Desde 2023, o Sudão está envolto em uma
sangrenta guerra civil, fruto da disputa de poder entre as Forças Armadas Sudanesas (SAF) e o grupo paramilitar Forças de Apoio Rápido (RSF). Em 2019, ambos tiveram papel ativo na
derrubada do governo de Omar al-Bashir, após 30 anos no poder.
Após a destituição, um arranjo de partilha de poder foi criado entre o Exército e lideranças civis, mas em 2021 o pacto se fragmentou após Abdel Fattah al-Burhan, líder das SAF, e Mohamed Hamdan Dagalo, da RSF, assumirem o controle do país de forma conjunta. Dois anos depois, a aliança foi rompida, desencadeando a disputa pelo poder.
O cenário é agravado pelo fato de o Sudão ter perdido sua principal fonte de financiamento. Em 2011, quando ocorreu a fragmentação do país em duas partes, Sudão e Sudão do Sul, a parte meridional ficou com três quartos das reservas de petróleo que o país detinha.

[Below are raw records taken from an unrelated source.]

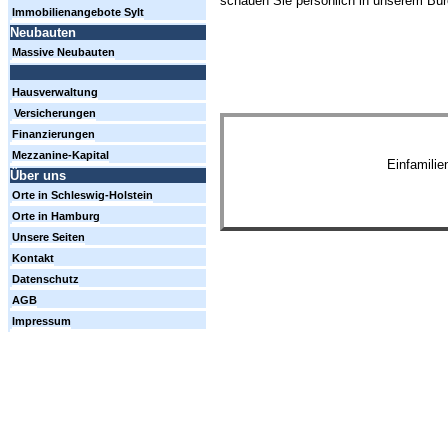
schauen Sie persönlich in unserem Büro
Immobilienangebote Sylt
Neubauten
Massive Neubauten
Hausverwaltung
Versicherungen
Finanzierungen
Mezzanine-Kapital
Einfamili
Über uns
Orte in Schleswig-Holstein
Orte in Hamburg
Unsere Seiten
Kontakt
Datenschutz
AGB
Impressum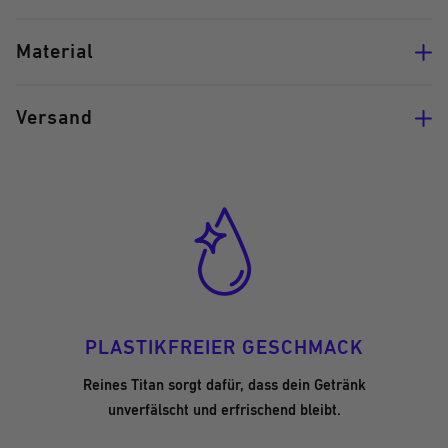
Material
Versand
PLASTIKFREIER GESCHMACK
Reines Titan sorgt dafür, dass dein Getränk
unverfälscht und erfrischend bleibt.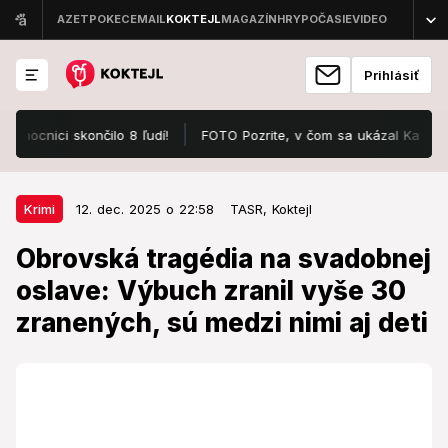
Prihlásiť
nici skončilo 8 ľudí!
FOTO Pozrite, v čom sa ukázal Karol III.: 
12. dec. 2025 o 22:58
Krimi
Krimi
12. dec. 2025 o 22:58
TASR,
Koktejl
Obrovská tragédia na svadobnej
Obrovská tragédia na svadobnej
oslave: Výbuch zranil vyše 30
oslave: Výbuch zranil vyše 30
zranených, sú medzi nimi aj deti
zranených, sú medzi nimi aj deti
Stav niektorých je kritický.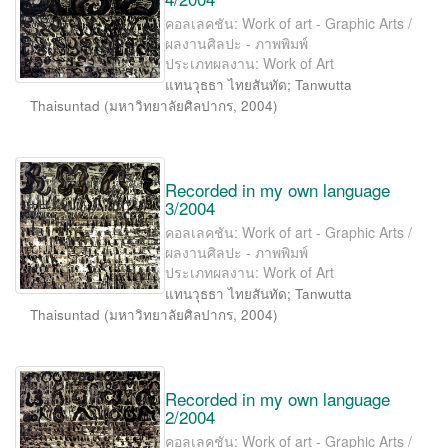
คอลเลคชัน: Work of art - Graphic Arts /
ผลงานศิลปะ - ภาพพิมพ์
ประเภทผลงาน: Work of Art
แทนวุธธา ไทยสันทัด
;
Tanwutta
Thaisuntad
(
มหาวิทยาลัยศิลปากร
,
2004
)
Recorded in my own language
3/2004
คอลเลคชัน: Work of art - Graphic Arts /
ผลงานศิลปะ - ภาพพิมพ์
ประเภทผลงาน: Work of Art
แทนวุธธา ไทยสันทัด
;
Tanwutta
Thaisuntad
(
มหาวิทยาลัยศิลปากร
,
2004
)
Recorded in my own language
2/2004
คอลเลคชัน: Work of art - Graphic Arts /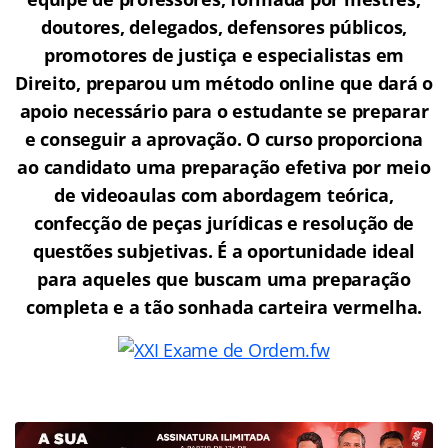
doutores, delegados, defensores públicos,
promotores de justiça e especialistas em
Direito, preparou um método online que dará o
apoio necessário para o estudante se preparar
e conseguir a aprovação.
O curso proporciona
ao candidato uma preparação efetiva por meio
de videoaulas com abordagem teórica,
confecção de peças jurídicas e resolução de
questões subjetivas. É a oportunidade ideal
para aqueles que buscam uma preparação
completa e a tão sonhada carteira vermelha.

Leonardo Paz Neves, pesquisador do Núcleo de Inteligência Internacional da FGV, explica ao
Mundioka, podcast da
Sputnik Brasil, que a disputa interna no Suão é agravada por influências externas que até hoje lucram com o conflito. É o caso dos Emirados Árabes Unidos ao apoiar as Forças de Apoio Rápido, que controlam boa parte do país, incluindo áreas onde estão minas de ouro, principal riqueza do país.
A riqueza em recursos naturais do Sudão, no entanto, não se traduz em desenvolvimento. Neves destaca que a população do país "vive numa situação de pobreza muito forte", com problemas graves no acesso à educação, saneamento básico, saúde, entre outras áreas.
"O Sudão é um caso que não é nenhuma surpresa. Você tem diversos países do mundo [...] que, de fato, têm uma riqueza natural bastante importante, mas que ela é capturada, obviamente, por uma pequena elite."
Para Neves, gerada pela violência,
a migração em países vizinhos é o principal impacto do conflito no Sudão. Além disso, grupos extremistas que atuam na região acabam apoiando um dos lados do conflito e usam a porosidade das fronteiras para fugir ou
promover ataques em outros países.A crise humanitária gerada pelo conflito no Sudão se agrava sistematicamente a cada ano, como ponta ao programa Patrícia Teixeira dos Santos, professora titular de história da África da Universidade Federal de São Paulo (Unifesp) e autora do livro "Fé, Guerra e Escravidão: uma história da conquista colonial do Sudão", publicado em coedição da Unifesp com a Universidade de Pernambuco (UPE).
Essa crise humanitária, que já soma 14 milhões de deslocados e 12 mil mortos em um país de 50 milhões de pessoas, só ganhou notoriedade porque a Arábia Saudita está chamando a atenção das potências, em grande parte por ações da Arábia Saudita, que está "preocupadíssima" com os efeitos que o conflito tem em sua ligação com o norte da África e com a África Oriental.
Somado com a Faixa de Gaza, as duas guerras influenciam o equilíbrio estratégico no mar Vermelho, avalia a pesquisadora.
Por conta disso, Riad chama atenção do globo para o conflito, em especial de seu principal aliado, os Estados Unidos. Nesse ponto, o príncipe herdeiro saudita, Mohammad bin Salman, demonstra uma grande desconfiança com as atitudes do presidente dos Emirados Árabes Unidos (EAU), Mohamed bin Zayed, que hoje surge como um mediador no conflito.
Conforme explicita Santos, Zayed, assim como a maior parte das nações ocidentais que hoje chamam atenção para a crise no Sudão, lucravam, direta ou indiretamente, com a desorganização política do país.